Entropy versus variability

Introduction

Entropy-Variability analysis is a technique that was invented by Laerte Oliveira in the beginning op the 21^st century. The idea is that the the entropy and the variability observed for a column in a MSA behave differently depending on the function of the residue involved.

The start

In 2003 two, back-to-back, articles in PROTEINS: Structure, Function, and Genetics introduced the world to the concept of EVA (Entropy - Variability Analysis):

Identification of Functionally Conserved Residues With the Use of Entropy-Variability Plots. PDF.
This article explains the concepts of EVA.
Sequence Analysis Reveals How G Protein-Coupled Receptors Transduce the Signal to the G Protein. PDF.
This article applies EVA to a large, manually curated, MSA (multiple sequence alignment) of Class-A GPCRs (G Protein-Coupled Receptors). Amazingly, the analysis revealed the importance of the sodium site for GPCR activation, a fact with which the GPCR research community is still grappling today.

Figure 1. In this movie I discuss aspects of sequence variability (that can be observed in a column in a MSA) in the light of sequence entropy and variability. (Click on the image to start the movie).

The five boxes in the EV-plot

Figure 2. This is one of the original, 2003, EV plots. In this plot you see variability on the abscissa and entropy on the ordinate. Each little square represents one column in a MSA.
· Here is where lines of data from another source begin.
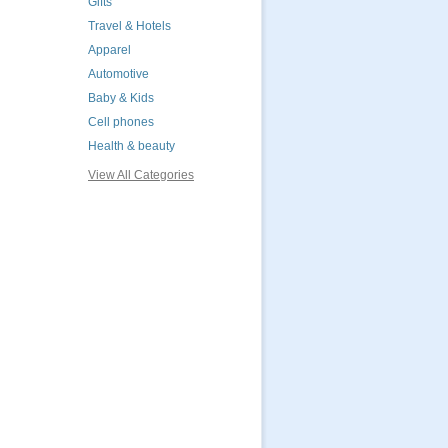
Gifts
Travel & Hotels
Apparel
Automotive
Baby & Kids
Cell phones
Health & beauty
View All Categories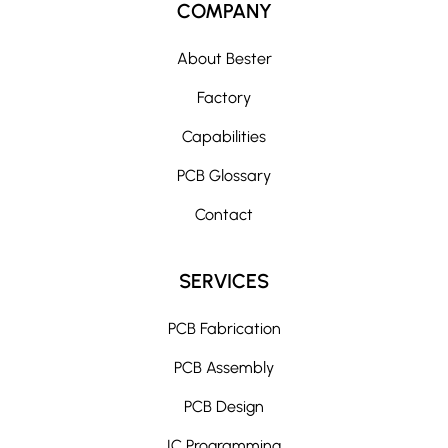
COMPANY
About Bester
Factory
Capabilities
PCB Glossary
Contact
SERVICES
PCB Fabrication
PCB Assembly
PCB Design
IC Programming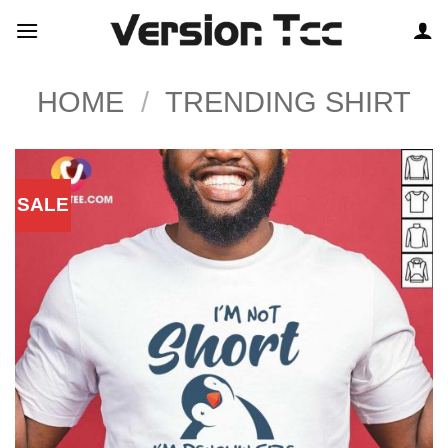
Skip
to
content
HOME
/
TRENDING SHIRT
SALE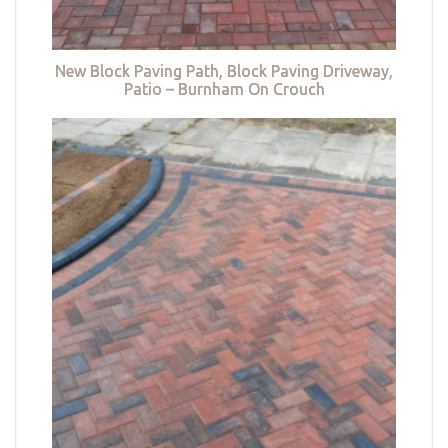
New Block Paving Path, Block Paving Driveway,
Patio – Burnham On Crouch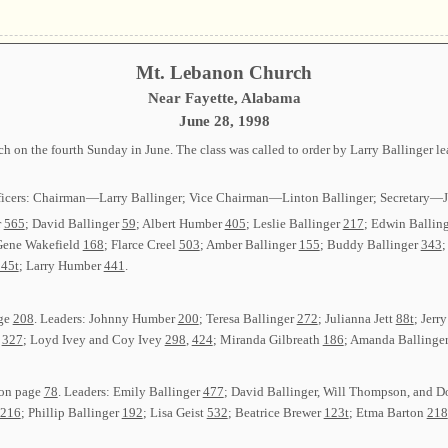
Mt. Lebanon Church
Near Fayette, Alabama
June 28, 1998
 on the fourth Sunday in June. The class was called to order by Larry Ballinger 
g officers: Chairman—Larry Ballinger; Vice Chairman—Linton Ballinger; Secreta
r
565
; David Ballinger
59
; Albert Humber
405
; Leslie Ballinger
217
; Edwin Ballin
Gene Wakefield
168
; Flarce Creel
503
; Amber Ballinger
155
; Buddy Ballinger
343
;
45t
; Larry Humber
441
.
age
208
. Leaders: Johnny Humber
200
; Teresa Ballinger
272
; Julianna Jett
88t
; Jerr
t
327
; Loyd Ivey and Coy Ivey
298
,
424
; Miranda Gilbreath
186
; Amanda Ballinger
 on page
78
. Leaders: Emily Ballinger
477
; David Ballinger, Will Thompson, and 
216
; Phillip Ballinger
192
; Lisa Geist
532
; Beatrice Brewer
123t
; Etma Barton
218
The part of the plot that holds the data is divided in 5 sectors that Laerte called: 11, 12, 22, 23, 33. The lines between these sectors are drawn a bit arbirary. However, moving the borders a bit up or down, left or right tends to not change very much the conclusions you will draw. It seems important, though, to draw the box borders in such a way that each residue position (column in a MSA) falls in one of these five sectors. Laerte Oliveira studied five classes of proteins in very great detail and assigned a functional role to each residue in each sequence in each of these five classes. The relation between residue function and box number was then found to be:

Box11 Residues in the main active site. These can, for example, be the catalytic residues in an enzyme, or the secondary messenger binding site in a cell surface receptor.
Box12 These residues are in the direct 3D vicinity of the Box11 residues, and often sit in the structure between Box11 and Box22 residues.
Box22 These residues communicate between the main active site (often via Box12 residues) and a regulatory site. The regulatory site regulates the main activity. In GPCRs, for example, the G-protein binding site is the main site (Box11) while the ligand binding site is the regulatory site (Box23).
Box23 These residues make-up the regulatory site or sites. In GPCRs this is the ligand binding pocket, but I guess that residues that mak-up an aloosteric binding site that occurs at the same 3D position in a series of GPCR families will also fall in this box. Most enzymes have some on-off mechanism (like the calcium site in many trypsins), and residues involved in switching an enzyme on-off will be found in Box23.
Box33 Residues do nothing. Laerte joked that these were reserved by evolution for future use.

What did we do

We creatively obtained the idea for an autoencoder from: Hinton, G. E., & Salakhutdinov, R. R. (2006). Reducing the dimensionality of data with neural networks. Science, 313(5786), 504-507, and when this got applied to ~7000000 colums in all HSSP MSAs (made by Coos Baakman) for human proteins and reduced the 20-dimensional vectors of residue frequencies in the columns of these MSA to just two dimensions, these dimensions were observed to be Entropy and Variability...
Figure 1 is hyperlinked to a short seminar that explains some MSA analysis ideas, including Entropy and Variability.